Mais il ajoute : « Par comparaison, avoir des vaches avec les pieds propres et parés est aussi efficace que le pédiluve ». Et que penser des médecines « alternatives » pour faire baisser l’usage des antibiotiques en élevage ? Les vétérinaires qui creusent la littérature scientifique retrouvent peu d’études approfondies sur l’efficacité de l’aromathérapie, l’homéopathie, la phytothérapie en élevage bovin. «En homéopathie, les essais réalisés montrent bien souvent que l’efficacité n’est pas supérieure à celle d’un placebo », fait observer Raphaël Guatteo qui s’appuie sur les différents essais publiés dans la bibliographie. Et de relever qu’il y a un « manque d’études robustes sur le sujet ».

Un grand terrain à défricher

Des éleveurs qui utilisent avec succès ces médecines dites douces observent quant à eux des résultats tangibles. Ils vont jusqu’à s’interroger sur la pertinence de comparer les études d’aromathérapie, d’homéopathie, etc. avec celles conduites pour des médicaments allopathiques sachant que le principe d’action n’est pas le même. Sans occulter les intérêts financiers qui ne laissent pas insensibles : « Quand on voit le prix des préparations homéopathiques que ce soit pour les non-délivrances, les mammites, le tarissement, etc., on peut se demander où est l’intérêt de l’éleveur», argumente un adhérent du GDS 29.

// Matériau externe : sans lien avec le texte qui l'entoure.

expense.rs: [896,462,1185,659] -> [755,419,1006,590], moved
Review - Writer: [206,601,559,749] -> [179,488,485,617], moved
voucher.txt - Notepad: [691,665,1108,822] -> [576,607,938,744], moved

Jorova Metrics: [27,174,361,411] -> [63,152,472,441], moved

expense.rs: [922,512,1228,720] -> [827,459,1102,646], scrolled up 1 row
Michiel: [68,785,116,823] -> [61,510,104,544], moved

En 2012, Marie Harlet, jeune vétérinaire, a consacré sa thèse sur l’usage d’huiles essentielles (aromathérapie) en élevage laitier. Grâce au concours de plusieurs éleveurs (notamment bretons), elle a mesuré l’effet de trois huiles essentielles sur les mammites. La conclusion est brutale : 1 vache sur trois avait guéri avec les huiles essentielles ; 1 vache sur 2 à 3 avait guéri avec l’emploi d’antibiotiques et 1 vache sur trois avait guéri spontanément. Le taux de récidive était quasi identique pour les vaches traitées aux huiles essentielles ou aux antibiotiques.

Patience et expérience

S’atteler à l’homéopathie, l’aromathérapie, la phytothérapie, voire à l’isothérapie ou l’organothérapie, peut désemparer. En sortant d’une première journée de formation sur ces thèmes, c’est d’ailleurs le sentiment qui domine chez les éleveurs. Puis, en pratiquant, on se passionne et les résultats finissent par apparaître. Comme le résume un éleveur passé par cette case formation : « Je suis rentré avec un flacon d’huile essentielle ; j’ai essayé ; ça a marché. On apprend en faisant ». Ce qui n’exclut pas d’avoir recours aux antibiotiques quand les résultats ne sont pas au rendez-vous.

L’observation des animaux améliorée

Ces exemples n’ont pas pour vocation de dénigrer les médecines « douces » qui font actuellement leur entrée en force en élevage. Dans l’essai précité, l’usage des antibiotiques n’est d’ailleurs pas un remède souverain : seulement la moitié des vaches ont été guéries de leur mammite. Et de l’autre côté, il reste encore beaucoup à débroussailler dans les domaines de l’homéopathie, la phytothérapie, l’aromathérapie. Cependant, ce qui est incontestable, c’est que ces médecines « alternatives » ont le mérite de développer une autre approche de la santé animale : « Les éleveurs surveillent et observent plus leurs animaux. Ce qui les conduit à intervenir plus précocement », note Raphaël Guatteo. Elle est aussi – surtout ? – là la première voie de réduction d’emploi des antibiotiques en élevage.